--- BEGIN GIVEN DATA ---

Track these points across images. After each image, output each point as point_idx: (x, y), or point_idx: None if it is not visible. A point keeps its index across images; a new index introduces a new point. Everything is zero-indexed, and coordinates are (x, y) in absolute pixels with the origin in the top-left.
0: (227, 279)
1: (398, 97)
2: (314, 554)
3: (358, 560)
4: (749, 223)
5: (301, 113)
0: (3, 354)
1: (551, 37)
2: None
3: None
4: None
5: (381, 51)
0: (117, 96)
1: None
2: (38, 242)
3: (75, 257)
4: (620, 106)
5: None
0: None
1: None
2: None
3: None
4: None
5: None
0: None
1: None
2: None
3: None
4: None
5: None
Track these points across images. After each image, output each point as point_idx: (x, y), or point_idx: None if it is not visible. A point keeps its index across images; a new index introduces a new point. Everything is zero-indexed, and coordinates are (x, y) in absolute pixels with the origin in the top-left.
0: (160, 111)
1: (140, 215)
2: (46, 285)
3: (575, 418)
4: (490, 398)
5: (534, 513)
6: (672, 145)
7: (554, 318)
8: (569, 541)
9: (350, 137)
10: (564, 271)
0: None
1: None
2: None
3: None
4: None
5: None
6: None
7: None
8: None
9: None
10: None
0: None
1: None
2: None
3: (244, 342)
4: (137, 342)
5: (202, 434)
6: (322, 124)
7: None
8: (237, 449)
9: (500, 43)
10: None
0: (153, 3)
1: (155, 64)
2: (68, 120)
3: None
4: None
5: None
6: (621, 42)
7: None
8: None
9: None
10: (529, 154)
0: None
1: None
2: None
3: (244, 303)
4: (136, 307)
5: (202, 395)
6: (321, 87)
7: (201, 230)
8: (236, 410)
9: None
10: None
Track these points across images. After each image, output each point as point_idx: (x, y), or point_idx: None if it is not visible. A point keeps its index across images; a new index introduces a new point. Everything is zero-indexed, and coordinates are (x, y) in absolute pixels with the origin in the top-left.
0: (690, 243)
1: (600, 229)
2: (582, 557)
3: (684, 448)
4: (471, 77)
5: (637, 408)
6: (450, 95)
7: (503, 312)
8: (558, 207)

--- END GIVEN DATA ---

◆ EXERCISE DETAILS ◆
Update the entries above so that every "top-left" becomes "upper-left", keeping all other text the same.

◆ WRITTEN ANSWER ◆
Track these points across images. After each image, output each point as point_idx: (x, y), or point_idx: None if it is not visible. A point keeps its index across images; a new index introduces a new point. Everything is zero-indexed, and coordinates are (x, y) in absolute pixels with the origin in the upper-left.
0: (227, 279)
1: (398, 97)
2: (314, 554)
3: (358, 560)
4: (749, 223)
5: (301, 113)
0: (3, 354)
1: (551, 37)
2: None
3: None
4: None
5: (381, 51)
0: (117, 96)
1: None
2: (38, 242)
3: (75, 257)
4: (620, 106)
5: None
0: None
1: None
2: None
3: None
4: None
5: None
0: None
1: None
2: None
3: None
4: None
5: None
Track these points across images. After each image, output each point as point_idx: (x, y), or point_idx: None if it is not visible. A point keeps its index across images; a new index introduces a new point. Everything is zero-indexed, and coordinates are (x, y) in absolute pixels with the origin in the upper-left.
0: (160, 111)
1: (140, 215)
2: (46, 285)
3: (575, 418)
4: (490, 398)
5: (534, 513)
6: (672, 145)
7: (554, 318)
8: (569, 541)
9: (350, 137)
10: (564, 271)
0: None
1: None
2: None
3: None
4: None
5: None
6: None
7: None
8: None
9: None
10: None
0: None
1: None
2: None
3: (244, 342)
4: (137, 342)
5: (202, 434)
6: (322, 124)
7: None
8: (237, 449)
9: (500, 43)
10: None
0: (153, 3)
1: (155, 64)
2: (68, 120)
3: None
4: None
5: None
6: (621, 42)
7: None
8: None
9: None
10: (529, 154)
0: None
1: None
2: None
3: (244, 303)
4: (136, 307)
5: (202, 395)
6: (321, 87)
7: (201, 230)
8: (236, 410)
9: None
10: None
Track these points across images. After each image, output each point as point_idx: (x, y), or point_idx: None if it is not visible. A point keeps its index across images; a new index introduces a new point. Everything is zero-indexed, and coordinates are (x, y) in absolute pixels with the origin in the upper-left.
0: (690, 243)
1: (600, 229)
2: (582, 557)
3: (684, 448)
4: (471, 77)
5: (637, 408)
6: (450, 95)
7: (503, 312)
8: (558, 207)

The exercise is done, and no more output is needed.